Di grande efficacia è la tecnica compositiva per cui l’mpasto del pane, ossia la personalità dell’autrice, si traduce, a livello lessicale, in impasto di termini tratti dal repertorio più comune, che acquistano, grazie alla sapienza degli accostamenti, funzione metaforica o allegorizzante (vi mise sale / lievito, sesamo di giudizio / smalto rosso / di zenzero un pizzico ).
Gli altri componimenti annotano, con delicatezza di toni e finezza di analisi, momenti di un amore intensamente vissuto, collocato nella cornice dei minuti fatti quotidiani. Dal punto di vista stilistico, la Serofilli si direbbe che esplorasse la capacità della natura lirica del linguaggio poetico di resistere al contatto con termini o contesti desublimanti: dal linguaggio commerciale delle agenzie di viaggi (Ti porterei alle Canarie [...] / Alle Seichelles), a quello delle trite incombenze quotidiane (Aspetti pure tutto il resto: /i piatti da lavare / il pavimento), cui si aggiungono le parole di un immaginario poetico ingenuamente sentimentale (e , ape golosa / mi poso sul tuo petto / come su rosa ; oppure: e inalo il tuo profumo / come rosa). Con perizia maliziosa l’autrice intesse tali materiali in una trama di contenuti, parole e strutture ritmiche di diverso segno, che compongono un linguaggio ancora una volta allegorico, denso di echi letterari, dalla montaliana bufera trasferita ad esprimere il turbine della routine quotidiana, alla sabiana “amorosa spina” (A spina controvento rispondo / “ niente in confronto / alla bufera di ogni giorno”).

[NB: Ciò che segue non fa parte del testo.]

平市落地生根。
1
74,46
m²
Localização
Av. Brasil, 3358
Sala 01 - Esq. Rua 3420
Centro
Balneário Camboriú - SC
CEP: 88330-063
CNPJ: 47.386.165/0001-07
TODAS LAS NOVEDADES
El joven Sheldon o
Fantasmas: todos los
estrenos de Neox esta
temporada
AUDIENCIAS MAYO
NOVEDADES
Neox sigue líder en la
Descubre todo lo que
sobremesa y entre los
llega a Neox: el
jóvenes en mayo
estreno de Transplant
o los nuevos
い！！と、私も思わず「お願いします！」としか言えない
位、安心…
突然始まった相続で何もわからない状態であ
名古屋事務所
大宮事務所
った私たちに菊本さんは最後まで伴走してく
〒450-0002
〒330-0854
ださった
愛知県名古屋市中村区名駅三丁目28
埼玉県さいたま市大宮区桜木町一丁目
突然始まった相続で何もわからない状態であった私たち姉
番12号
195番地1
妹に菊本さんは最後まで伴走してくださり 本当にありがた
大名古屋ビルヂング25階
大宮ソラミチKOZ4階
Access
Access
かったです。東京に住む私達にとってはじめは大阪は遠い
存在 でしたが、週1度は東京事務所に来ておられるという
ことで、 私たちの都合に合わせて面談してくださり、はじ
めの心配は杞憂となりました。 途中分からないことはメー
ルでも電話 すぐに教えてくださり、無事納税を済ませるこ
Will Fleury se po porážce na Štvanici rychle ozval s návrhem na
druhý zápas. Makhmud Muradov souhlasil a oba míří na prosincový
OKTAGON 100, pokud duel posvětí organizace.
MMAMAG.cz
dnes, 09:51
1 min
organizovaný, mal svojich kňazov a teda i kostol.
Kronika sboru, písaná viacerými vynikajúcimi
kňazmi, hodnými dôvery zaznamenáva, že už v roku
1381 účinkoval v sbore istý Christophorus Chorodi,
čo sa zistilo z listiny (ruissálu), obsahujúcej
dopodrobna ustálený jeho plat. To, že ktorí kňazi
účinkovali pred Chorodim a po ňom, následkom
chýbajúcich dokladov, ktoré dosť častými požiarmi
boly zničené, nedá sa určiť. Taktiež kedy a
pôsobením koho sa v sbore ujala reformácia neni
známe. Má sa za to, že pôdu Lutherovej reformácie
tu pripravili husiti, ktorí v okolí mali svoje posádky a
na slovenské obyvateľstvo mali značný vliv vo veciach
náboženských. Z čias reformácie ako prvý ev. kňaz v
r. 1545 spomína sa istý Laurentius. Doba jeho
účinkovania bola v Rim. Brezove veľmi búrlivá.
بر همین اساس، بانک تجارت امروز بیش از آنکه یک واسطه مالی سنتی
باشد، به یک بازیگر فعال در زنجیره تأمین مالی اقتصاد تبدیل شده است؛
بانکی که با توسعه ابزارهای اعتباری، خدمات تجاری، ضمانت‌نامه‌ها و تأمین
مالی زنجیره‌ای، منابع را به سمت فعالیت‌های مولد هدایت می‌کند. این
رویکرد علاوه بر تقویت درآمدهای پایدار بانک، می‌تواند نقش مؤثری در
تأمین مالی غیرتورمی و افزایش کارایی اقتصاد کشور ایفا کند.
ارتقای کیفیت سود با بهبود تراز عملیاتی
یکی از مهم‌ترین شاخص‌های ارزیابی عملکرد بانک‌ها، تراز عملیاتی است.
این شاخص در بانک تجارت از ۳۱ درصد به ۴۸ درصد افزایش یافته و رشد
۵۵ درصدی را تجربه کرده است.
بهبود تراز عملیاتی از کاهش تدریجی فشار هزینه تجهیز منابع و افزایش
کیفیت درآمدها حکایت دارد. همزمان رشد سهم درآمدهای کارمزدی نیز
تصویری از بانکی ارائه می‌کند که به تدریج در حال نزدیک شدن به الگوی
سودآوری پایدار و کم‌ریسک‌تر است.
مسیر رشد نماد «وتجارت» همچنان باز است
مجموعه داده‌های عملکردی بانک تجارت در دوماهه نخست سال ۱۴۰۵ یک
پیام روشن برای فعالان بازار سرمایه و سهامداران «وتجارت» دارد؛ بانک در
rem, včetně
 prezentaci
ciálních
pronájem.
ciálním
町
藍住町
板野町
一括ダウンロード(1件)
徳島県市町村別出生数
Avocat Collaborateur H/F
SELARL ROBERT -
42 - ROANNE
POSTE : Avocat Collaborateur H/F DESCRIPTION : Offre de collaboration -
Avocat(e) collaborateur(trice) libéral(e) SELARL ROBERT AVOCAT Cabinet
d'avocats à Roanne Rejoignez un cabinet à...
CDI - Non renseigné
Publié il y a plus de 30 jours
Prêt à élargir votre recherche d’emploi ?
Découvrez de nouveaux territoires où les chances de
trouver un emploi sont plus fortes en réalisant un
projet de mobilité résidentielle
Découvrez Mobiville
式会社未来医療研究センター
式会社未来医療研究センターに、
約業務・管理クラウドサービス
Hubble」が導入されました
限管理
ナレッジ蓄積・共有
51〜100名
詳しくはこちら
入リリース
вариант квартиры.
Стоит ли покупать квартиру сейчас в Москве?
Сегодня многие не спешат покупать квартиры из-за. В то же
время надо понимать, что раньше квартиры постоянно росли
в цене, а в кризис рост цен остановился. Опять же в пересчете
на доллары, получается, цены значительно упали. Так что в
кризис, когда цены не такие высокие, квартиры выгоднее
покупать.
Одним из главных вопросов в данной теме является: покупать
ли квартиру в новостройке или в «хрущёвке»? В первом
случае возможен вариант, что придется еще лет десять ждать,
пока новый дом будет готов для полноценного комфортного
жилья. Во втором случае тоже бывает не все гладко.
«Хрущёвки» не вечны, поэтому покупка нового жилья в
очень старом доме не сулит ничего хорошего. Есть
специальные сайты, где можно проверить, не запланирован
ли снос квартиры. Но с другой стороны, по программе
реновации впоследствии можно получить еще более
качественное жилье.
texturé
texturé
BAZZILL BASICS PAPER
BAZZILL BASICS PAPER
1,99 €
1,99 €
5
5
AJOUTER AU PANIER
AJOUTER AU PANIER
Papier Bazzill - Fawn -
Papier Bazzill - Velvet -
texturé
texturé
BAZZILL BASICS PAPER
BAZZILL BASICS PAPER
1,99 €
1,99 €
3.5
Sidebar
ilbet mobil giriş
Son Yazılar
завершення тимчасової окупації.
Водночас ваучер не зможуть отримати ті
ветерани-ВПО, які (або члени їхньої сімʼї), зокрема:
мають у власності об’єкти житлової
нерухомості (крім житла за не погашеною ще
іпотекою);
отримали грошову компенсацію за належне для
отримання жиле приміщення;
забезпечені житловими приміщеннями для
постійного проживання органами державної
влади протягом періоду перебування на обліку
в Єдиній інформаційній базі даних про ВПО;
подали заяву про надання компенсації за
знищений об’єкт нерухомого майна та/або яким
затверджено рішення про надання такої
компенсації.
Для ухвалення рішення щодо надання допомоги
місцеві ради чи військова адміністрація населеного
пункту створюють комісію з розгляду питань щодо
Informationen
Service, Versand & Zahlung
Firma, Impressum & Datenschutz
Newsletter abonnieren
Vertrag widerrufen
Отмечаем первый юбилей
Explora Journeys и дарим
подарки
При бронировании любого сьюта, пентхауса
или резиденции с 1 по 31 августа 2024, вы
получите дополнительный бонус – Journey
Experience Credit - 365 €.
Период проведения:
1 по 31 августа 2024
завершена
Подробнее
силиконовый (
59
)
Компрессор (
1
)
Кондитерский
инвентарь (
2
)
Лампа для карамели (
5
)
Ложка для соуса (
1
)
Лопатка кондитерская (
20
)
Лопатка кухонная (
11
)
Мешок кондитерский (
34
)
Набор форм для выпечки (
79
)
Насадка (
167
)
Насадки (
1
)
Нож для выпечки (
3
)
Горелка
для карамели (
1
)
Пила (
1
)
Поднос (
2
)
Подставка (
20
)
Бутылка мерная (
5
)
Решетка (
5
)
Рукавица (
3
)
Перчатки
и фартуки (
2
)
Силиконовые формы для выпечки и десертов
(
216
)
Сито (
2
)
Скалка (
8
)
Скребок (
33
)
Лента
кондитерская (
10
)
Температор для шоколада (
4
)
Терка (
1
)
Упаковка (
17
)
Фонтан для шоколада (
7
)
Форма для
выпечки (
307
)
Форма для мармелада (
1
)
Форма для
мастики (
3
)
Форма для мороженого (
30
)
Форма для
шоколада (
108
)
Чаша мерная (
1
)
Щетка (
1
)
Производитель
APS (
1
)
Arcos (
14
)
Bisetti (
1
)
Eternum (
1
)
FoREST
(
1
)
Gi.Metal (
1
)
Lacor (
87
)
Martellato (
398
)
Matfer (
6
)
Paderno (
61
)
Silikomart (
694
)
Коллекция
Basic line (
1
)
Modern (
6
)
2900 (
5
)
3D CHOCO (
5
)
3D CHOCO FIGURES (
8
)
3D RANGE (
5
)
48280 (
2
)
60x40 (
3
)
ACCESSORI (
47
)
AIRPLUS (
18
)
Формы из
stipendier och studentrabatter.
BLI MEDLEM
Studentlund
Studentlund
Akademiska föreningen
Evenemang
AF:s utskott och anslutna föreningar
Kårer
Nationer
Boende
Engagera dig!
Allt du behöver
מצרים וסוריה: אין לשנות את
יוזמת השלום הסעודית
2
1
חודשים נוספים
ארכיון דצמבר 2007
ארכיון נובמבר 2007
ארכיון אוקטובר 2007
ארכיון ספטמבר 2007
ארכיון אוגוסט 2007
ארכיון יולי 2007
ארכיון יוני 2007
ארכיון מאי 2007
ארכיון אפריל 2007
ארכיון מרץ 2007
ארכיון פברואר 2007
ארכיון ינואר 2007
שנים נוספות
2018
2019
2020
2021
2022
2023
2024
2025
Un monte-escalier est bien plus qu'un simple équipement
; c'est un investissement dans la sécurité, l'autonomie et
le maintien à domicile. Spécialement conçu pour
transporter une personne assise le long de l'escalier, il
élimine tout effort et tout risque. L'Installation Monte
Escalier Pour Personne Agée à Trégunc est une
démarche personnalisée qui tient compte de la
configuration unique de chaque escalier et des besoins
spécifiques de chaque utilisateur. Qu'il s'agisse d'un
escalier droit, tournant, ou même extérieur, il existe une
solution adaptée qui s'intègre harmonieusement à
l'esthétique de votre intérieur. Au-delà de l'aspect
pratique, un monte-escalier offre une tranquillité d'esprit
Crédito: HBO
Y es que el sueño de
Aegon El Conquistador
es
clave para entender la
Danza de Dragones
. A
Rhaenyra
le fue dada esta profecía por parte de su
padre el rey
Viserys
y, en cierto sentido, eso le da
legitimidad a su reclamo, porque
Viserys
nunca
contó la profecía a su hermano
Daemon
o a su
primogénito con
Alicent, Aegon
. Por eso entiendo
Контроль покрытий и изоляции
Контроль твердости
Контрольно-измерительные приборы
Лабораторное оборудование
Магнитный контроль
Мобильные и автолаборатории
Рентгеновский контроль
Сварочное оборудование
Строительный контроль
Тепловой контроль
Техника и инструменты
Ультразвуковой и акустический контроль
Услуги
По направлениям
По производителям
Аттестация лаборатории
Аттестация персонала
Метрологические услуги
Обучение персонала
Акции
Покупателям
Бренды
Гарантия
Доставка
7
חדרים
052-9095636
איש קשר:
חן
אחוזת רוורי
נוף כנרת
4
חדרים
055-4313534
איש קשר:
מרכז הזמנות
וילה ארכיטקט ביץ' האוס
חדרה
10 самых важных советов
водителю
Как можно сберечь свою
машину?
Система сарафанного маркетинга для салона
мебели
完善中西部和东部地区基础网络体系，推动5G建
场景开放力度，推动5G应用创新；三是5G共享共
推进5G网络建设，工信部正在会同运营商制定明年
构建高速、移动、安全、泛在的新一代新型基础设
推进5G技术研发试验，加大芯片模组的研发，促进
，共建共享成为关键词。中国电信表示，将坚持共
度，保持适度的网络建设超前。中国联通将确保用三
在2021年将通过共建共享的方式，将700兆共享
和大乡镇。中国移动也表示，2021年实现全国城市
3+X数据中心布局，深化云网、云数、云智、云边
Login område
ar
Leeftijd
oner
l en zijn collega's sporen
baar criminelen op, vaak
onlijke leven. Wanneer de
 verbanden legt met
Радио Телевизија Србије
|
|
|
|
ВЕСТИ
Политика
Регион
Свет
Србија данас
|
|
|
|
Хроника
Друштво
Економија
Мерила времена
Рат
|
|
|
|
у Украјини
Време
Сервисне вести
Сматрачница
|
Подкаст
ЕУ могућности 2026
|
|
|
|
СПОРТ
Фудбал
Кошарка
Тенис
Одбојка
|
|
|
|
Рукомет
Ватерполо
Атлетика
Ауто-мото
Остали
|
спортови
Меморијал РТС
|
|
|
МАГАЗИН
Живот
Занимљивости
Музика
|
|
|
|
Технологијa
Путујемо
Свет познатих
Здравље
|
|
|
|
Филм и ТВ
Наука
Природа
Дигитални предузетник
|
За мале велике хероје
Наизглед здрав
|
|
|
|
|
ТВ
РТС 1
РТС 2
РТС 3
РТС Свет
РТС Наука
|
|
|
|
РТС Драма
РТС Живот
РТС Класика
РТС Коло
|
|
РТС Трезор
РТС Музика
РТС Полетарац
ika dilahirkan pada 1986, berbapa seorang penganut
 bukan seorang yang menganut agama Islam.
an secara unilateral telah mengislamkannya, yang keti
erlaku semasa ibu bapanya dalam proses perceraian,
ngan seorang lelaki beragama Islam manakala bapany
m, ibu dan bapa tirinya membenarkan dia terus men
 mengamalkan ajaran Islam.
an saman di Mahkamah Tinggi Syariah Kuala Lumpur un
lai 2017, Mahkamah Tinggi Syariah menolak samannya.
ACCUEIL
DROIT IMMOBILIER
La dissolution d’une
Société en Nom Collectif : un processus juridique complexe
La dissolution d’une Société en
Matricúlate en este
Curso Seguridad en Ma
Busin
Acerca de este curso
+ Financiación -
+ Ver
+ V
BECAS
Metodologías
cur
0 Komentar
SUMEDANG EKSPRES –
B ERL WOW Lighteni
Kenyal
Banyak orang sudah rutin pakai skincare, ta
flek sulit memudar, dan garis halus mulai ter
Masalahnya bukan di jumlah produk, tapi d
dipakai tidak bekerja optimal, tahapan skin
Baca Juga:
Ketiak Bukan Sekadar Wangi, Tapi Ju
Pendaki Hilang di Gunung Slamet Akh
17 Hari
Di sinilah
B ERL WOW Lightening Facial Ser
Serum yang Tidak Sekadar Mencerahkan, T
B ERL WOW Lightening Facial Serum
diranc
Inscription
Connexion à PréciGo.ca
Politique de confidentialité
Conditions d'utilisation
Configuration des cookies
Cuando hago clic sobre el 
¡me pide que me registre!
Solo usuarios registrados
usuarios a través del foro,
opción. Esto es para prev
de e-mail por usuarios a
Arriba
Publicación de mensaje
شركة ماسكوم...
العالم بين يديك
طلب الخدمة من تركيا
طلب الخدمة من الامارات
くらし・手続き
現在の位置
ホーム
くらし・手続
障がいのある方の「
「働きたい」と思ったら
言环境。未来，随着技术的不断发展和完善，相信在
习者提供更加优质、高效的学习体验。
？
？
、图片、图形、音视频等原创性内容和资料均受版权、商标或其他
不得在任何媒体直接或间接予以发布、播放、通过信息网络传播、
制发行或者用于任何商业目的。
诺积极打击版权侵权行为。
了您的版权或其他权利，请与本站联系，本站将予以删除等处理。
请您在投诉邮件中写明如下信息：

Ne scaturisce, per contrasto , un effetto di preziosismo e di sperimentalismo insieme, estremamente personale ed innovativo, cui contribuisce, sotto il profilo grafico, l’inserimento in mezzo ai versi di una barra che pausa il ritmo, enfatizza le antitetesi o le giustapposizioni, abbrevia o allunga lo scorrimento della lettura.
Un triplice vincolo amoroso tra madre, figlia e padre viene intrecciato nel testo Aprilia Luna Rossa, che crea attorno a queste tre figure un’ambientazione da rito misterico, sullo sfondo suggestivo e notturno di una luna rossa sospesa sopra un fosso. Il tono quasi di preghiera pagana richiama reminiscenze classiche sia nel cenno alle ghirlande sui capelli, sia nella formula omerica di un’apposizione utilizzata in funzione aggettivale (Lui sarà là ad aspettarci / petto dolce su cui planare la pelle ).
Il limite tra prosa e poesia, infine, viene assottigliato, quasi con un senso di sfida, nelle bellissime prose incentrate ancora una volta sul faticoso processo di creazione artistica (una sorta di commento lirico al romanzo di Jack London Martin Eden) e sulla figura della madre.
In questo secondo testo, la realtà quotidiana, in tutte le sue minute brighe ed anche le sue inesorabili desolazioni, si trasfigura ad opera di una scrittura che unisce il nitore del tratto all’inusualità dello sguardo con cui viene analizzato il rapporto tra la madre e la figlia. Il legame di amore diventa lo scandaglio di un’esperienza di vita, quella materna, che, pur confinata all’interno di spazi chiusi e circoscritti, sa abbracciare prospettive ampie e variegate sul mondo e sugli esseri umani, circondandosi di una minuziosa rete di oggetti e di rituali, come la tombola domenicale, che hanno la funzione di scandire i tempi e le abitudini di quello che l’autrice definisce “un paramondo”, ossia un universo isolato, con proprie leggi e proprie regole, in cui regna, a dispetto dei dati dolorosi dell’esperienza umana, un positivo solare ottimismo. La parola sole e i suoi derivati ricorrono del resto ben cinque volte nel breve giro del racconto, incluso il titolo, ed evidenziano il volontaristico sottrarsi della madre alle logiche ed alle costrizioni del mondo esterno, il suo instaurare norme diverse perfino nel gioco (per non togliere la vincita a noi), o addirittura nella meteorologia (“Qui c’è il sole!”), riconoscendo come unica suprema legge quella di un amore che racchiude madre, figlia e nipote nel ciclo del tempo e delle generazioni.